Both 1995's Se7en and HBO series True Detective take place amidst the darker reaches of the human soul and feature those who dwell there—both the perpetrators and the ones who attempt to find justice. In the new video essay below, Michael Tucker of Lessons from the Screenplay argues that, not only does the first season of True Detective share many themes with the famous David Fincher thriller, but that these themes are "ultimately optimistic in nature."


The world is worth fighting for

Quoting from the book Creating Character Arcsthe point is made that, to a degree, "character=theme" in any story. Not only that, but characters and the journeys they take, "influence story structure." If this seems facile, well, perhaps it is, but then again, there are hundreds of screenwriting seminars and books devoted to principles like these, which are essentially modern explications and commentary on Aristotle's observations. Despite that fact, so many works of art neglect these principles that the ones that do stand out, soaring above the rest. 

For Tucker, the themes of both works are expressed best by the epigraph to the Se7en screenplay, a quote from Ernest Hemingway: "The world is a fine place, and worth fighting for." This, of course, became the ending line of the film, with the addendum of Detective Somerset's commentary, in voiceover: "I believe the second part." Ironically, David Fincher was dead set against this ending, but he was overruled by a skittish studio, and the theme of the film coalesced around this concept, for better or worse. Tucker argues better; rather than sinking further into the mire, the coda provides what Tucker considers the film's basic theme: "The world is not a fine place. It is filled with pain and terrible people. But there is also good, and at the end of the day it's worth fighting for." However, it's worth noting that this is only Somerset's view at the end of an arc that has taken him from apathy to action. 

We find ways to cope, even if those ways are lies

In True Detective, Somerset's analogue is Rustin Cohle, who expresses his pessimistic (really, only a few degrees canted from nihilist) world view that perhaps the best thing the human race could do is to embrace its fate and "walk...into extinction." Both Somerset and Cohle begin their journeys at the 3 am of their long dark nights, but why? Well, both are haunted by "wounds," or past traumas that are "often kept secret from others because embedded within them is the lie—an untruth that the character believes about himself." The secrets we keep from others, then, are the ones we keep from ourselves.
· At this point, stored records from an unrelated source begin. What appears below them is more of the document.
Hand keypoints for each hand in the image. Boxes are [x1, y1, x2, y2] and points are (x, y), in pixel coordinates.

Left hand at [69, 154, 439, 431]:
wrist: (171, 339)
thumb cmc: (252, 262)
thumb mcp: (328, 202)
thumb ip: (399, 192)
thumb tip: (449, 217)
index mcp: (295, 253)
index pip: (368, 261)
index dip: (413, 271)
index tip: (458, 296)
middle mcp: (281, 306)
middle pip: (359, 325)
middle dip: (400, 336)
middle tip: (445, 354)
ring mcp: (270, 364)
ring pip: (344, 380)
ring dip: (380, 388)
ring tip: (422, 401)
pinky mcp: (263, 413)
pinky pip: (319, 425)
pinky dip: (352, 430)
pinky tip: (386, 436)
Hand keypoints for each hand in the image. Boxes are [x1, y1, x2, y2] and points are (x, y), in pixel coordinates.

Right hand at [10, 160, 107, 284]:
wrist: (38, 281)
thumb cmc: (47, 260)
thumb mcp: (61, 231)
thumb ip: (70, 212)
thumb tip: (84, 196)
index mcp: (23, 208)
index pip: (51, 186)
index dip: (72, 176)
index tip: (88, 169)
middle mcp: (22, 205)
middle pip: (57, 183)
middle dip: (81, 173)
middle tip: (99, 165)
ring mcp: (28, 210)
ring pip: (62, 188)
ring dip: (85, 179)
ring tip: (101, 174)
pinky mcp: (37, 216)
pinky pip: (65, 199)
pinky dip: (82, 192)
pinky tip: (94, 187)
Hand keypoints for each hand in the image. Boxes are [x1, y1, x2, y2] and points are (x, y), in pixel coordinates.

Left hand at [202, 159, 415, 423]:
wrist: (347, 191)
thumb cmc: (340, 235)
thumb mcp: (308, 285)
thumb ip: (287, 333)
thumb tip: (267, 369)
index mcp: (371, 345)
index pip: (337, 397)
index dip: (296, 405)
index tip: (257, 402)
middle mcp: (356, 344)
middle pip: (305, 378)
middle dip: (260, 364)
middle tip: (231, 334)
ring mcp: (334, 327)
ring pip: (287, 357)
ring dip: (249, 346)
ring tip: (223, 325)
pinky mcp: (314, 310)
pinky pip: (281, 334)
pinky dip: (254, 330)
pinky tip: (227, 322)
The haunted character attempts to solve the real mystery: Why do we behave as we do

In both stories, these wounds, or "ghosts," as Freeman's character calls them, involve children. Cohle lost a child in a car accident, and Freeman convinced an ex-girlfriend to abort a pregnancy rather than bring life into a world of irremediable wickedness. Freeman is convinced that he "made the right choice," but also never goes a day without wishing he made a different one. Cohle also views the death of his child as fortunate, in a way, because the accident "spared her" from the same sort of world inhabited by Somerset.

The crucial point being made here is that in order to behave as if your child "was spared the burden of existence, one has to believe that existence is a burden." Humans may be called Homo Sapiens but perhaps a better appellation would be Homo Medax, the "lying man" (and yes, Latin is a super gendered language and definitely not very progressive or woke, but you know, remember Gladiator?) In each case, the protagonists have invented reasons to cope, even though those reasons may be lies that they tell themselves. Thus, they go on living despite their own losses.

Partners can provide a counterpoint

Tucker's essay further develops the idea of the partner character (Pitt and, in the iteration of True Detective under discussion, Woody Harrelson's Hart) and their role as catalysts. They are opposing arguments in shoes, there to debate the world-view of the protagonist and, furthermore, help the haunted character solve the real mystery: Why do we behave as we do? What are we hiding from ourselves? Perhaps this is why Aristotle considered Oedipus Rex the apotheosis of drama: the revelations without are those that lead to the revelations within.

The argument is that questioning the plausibility of events (Wouldn't Oedipus, at some point, have become aware of this stuff?) misses the point. Sophocles, in his play, is dramatizing the lies we tell ourselves, and the collusion of those around us in how they aid and comfort our self-deception. The real mystery is the one within ourselves, and the twist is that, no matter how much time passes, and how civilizations change, the core of our being is fundamentally the same; we are all liars who deceive even ourselves. But in order to go on living in a world that, let's face it, is very much a bummer sometimes, we kind of have to. Good storytelling involves a recognition of this, and in it there is some fundamental optimism. 

So, to sum up, we're all strangers to ourselves, and the world, crazy as it is, is worth fighting for.